:: DATA FOR THE TASK ::
┌────────
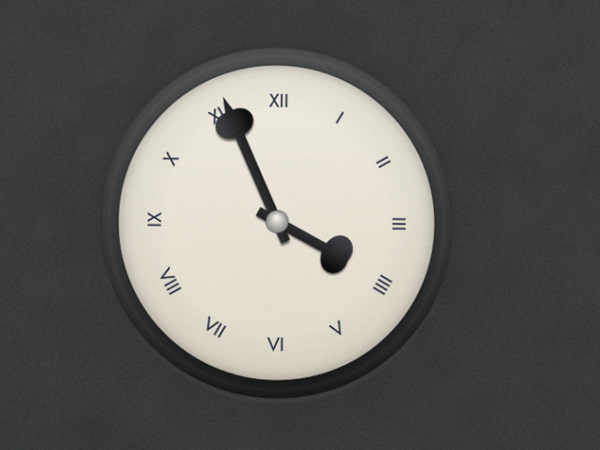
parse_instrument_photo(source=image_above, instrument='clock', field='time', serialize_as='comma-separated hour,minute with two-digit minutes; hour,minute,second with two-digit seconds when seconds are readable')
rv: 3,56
└────────
┌────────
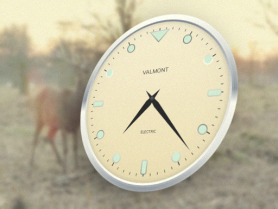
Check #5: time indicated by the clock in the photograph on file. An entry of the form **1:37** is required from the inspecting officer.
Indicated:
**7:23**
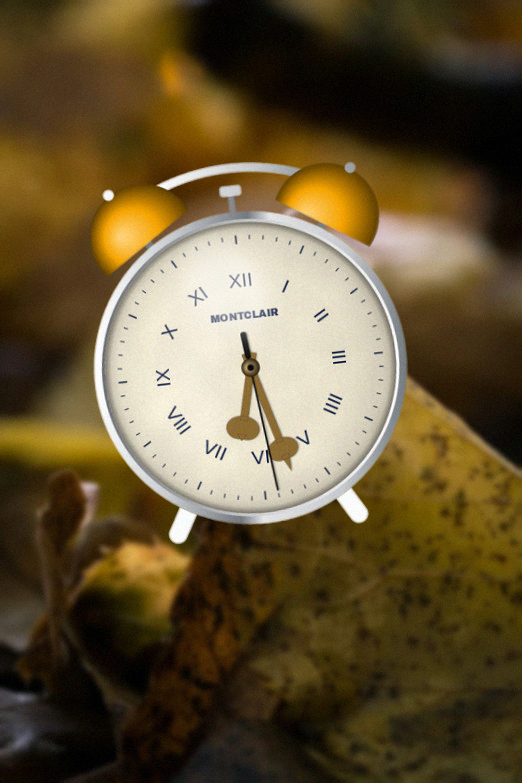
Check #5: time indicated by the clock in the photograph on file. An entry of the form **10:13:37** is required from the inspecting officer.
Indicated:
└────────
┌────────
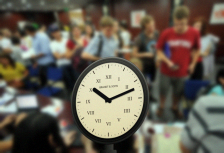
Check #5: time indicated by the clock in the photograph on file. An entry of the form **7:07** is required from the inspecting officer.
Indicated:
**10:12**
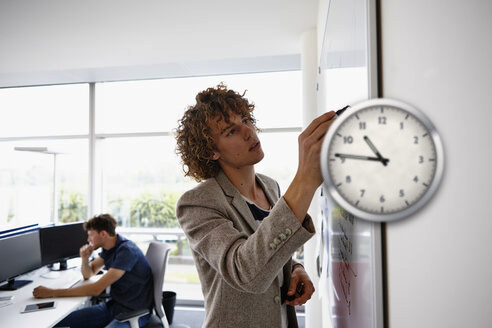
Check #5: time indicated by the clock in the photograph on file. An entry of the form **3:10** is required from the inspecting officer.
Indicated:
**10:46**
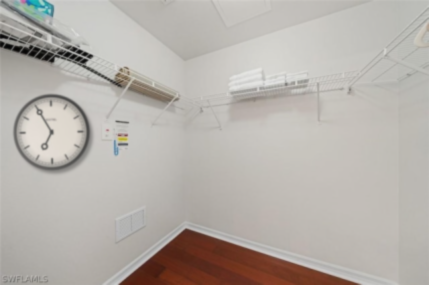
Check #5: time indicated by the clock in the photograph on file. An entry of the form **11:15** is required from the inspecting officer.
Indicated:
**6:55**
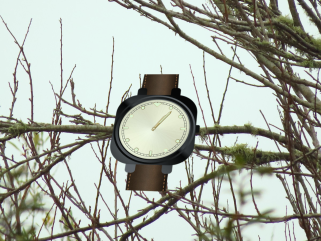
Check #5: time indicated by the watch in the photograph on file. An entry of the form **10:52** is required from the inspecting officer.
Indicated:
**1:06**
└────────
:: WRITTEN TASK ::
Please return each line in the records above that contains the word "from".

:: COMPLETE OUTPUT ::
Check #5: time indicated by the clock in the photograph on file. An entry of the form **1:37** is required from the inspecting officer.
Check #5: time indicated by the clock in the photograph on file. An entry of the form **10:13:37** is required from the inspecting officer.
Check #5: time indicated by the clock in the photograph on file. An entry of the form **7:07** is required from the inspecting officer.
Check #5: time indicated by the clock in the photograph on file. An entry of the form **3:10** is required from the inspecting officer.
Check #5: time indicated by the clock in the photograph on file. An entry of the form **11:15** is required from the inspecting officer.
Check #5: time indicated by the watch in the photograph on file. An entry of the form **10:52** is required from the inspecting officer.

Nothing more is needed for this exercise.